BUILD

職人のためのライフスタイルメディア

2022/12/25更新

ニッカポッカが禁止!?着用を禁止する現場が増えている理由とは

仕事

 
最近では鳶職人だけでなく、ファッションアイテムとして履いている人も多くいるニッカポッカ。

有名人が私服で取り入れていたことや、作業着で有名なワークマンが世間に広まったことから「作業着」や「ニッカポッカ」は昔より身近なものになりました。

しかし今、ニッカポッカを禁止とする作業現場も増えています。実際にニッカポッカ禁止の現場で働いたことがある人もいるのではないでしょうか?

今回は、ニッカポッカがどういった理由で愛用されていたのか、禁止される理由について考えていきます。
 

ニッカポッカのルーツとは?

ニッカポッカのルーツは、ニッカーボッカーズというズボンです。

ニッカーボッカーズとは、ひざ下の長さで裾が絞られたズボンのことで、ゴルフや登山、乗馬などで着用されるスポーツウェアとして広まりました。

現在日本では、土木・建設工事の現場で働く作業員の仕事着「ニッカポッカ」として広く知られています。

ほかにも、江戸時代の職人の作業着であった股引や、忍者や行者が着用していた裾が絞られた着物がルーツだという説もあります。
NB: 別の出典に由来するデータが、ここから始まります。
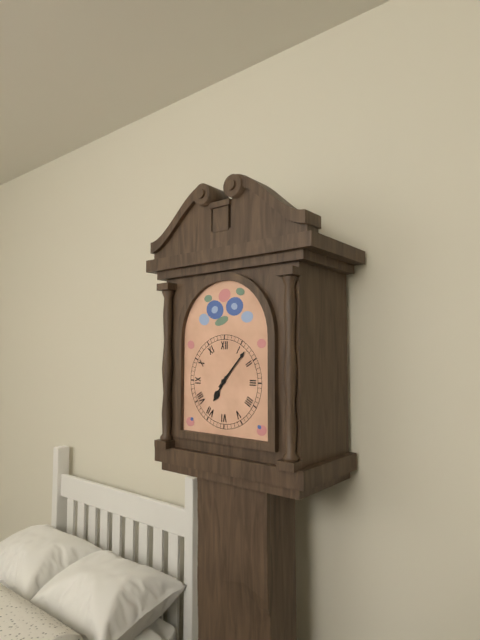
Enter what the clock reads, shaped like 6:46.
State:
7:07
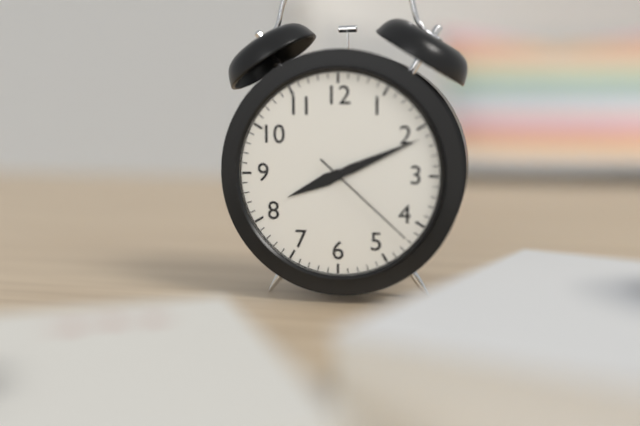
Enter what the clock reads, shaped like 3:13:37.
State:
8:11:22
ニッカポッカは七分丈が主流だったため、七分(しちぶ)などと呼ばれることもあります。
 

なぜ現場で愛用されるのか

 

 

作業現場での仕事着としてのイメージが強いニッカポッカですが、どのような機能があり愛用されているのでしょうか?
 

動きやすい

まず一番に動きやすさです。

太ももからひざ下にかけては、幅広くゆったりした作りになっているため、作業中も柔軟に動くことができます

ひざ下で裾が絞られているため、作業の邪魔にもなりにくいです。

また、常に体を動かして働いている作業員は、季節関係なく汗をかきます。

汗をかいてズボンが足にまとわりついては、動きにくいですよね。

一見動きにくそうに見える形ですが、実はこのような様々な面で作業中の動きやすさに優れています。
 

危険を察知し、怪我を防ぐ

ニッカポッカの幅広さは、危険を事前に察知し、怪我を防ぐという役割も果たしています。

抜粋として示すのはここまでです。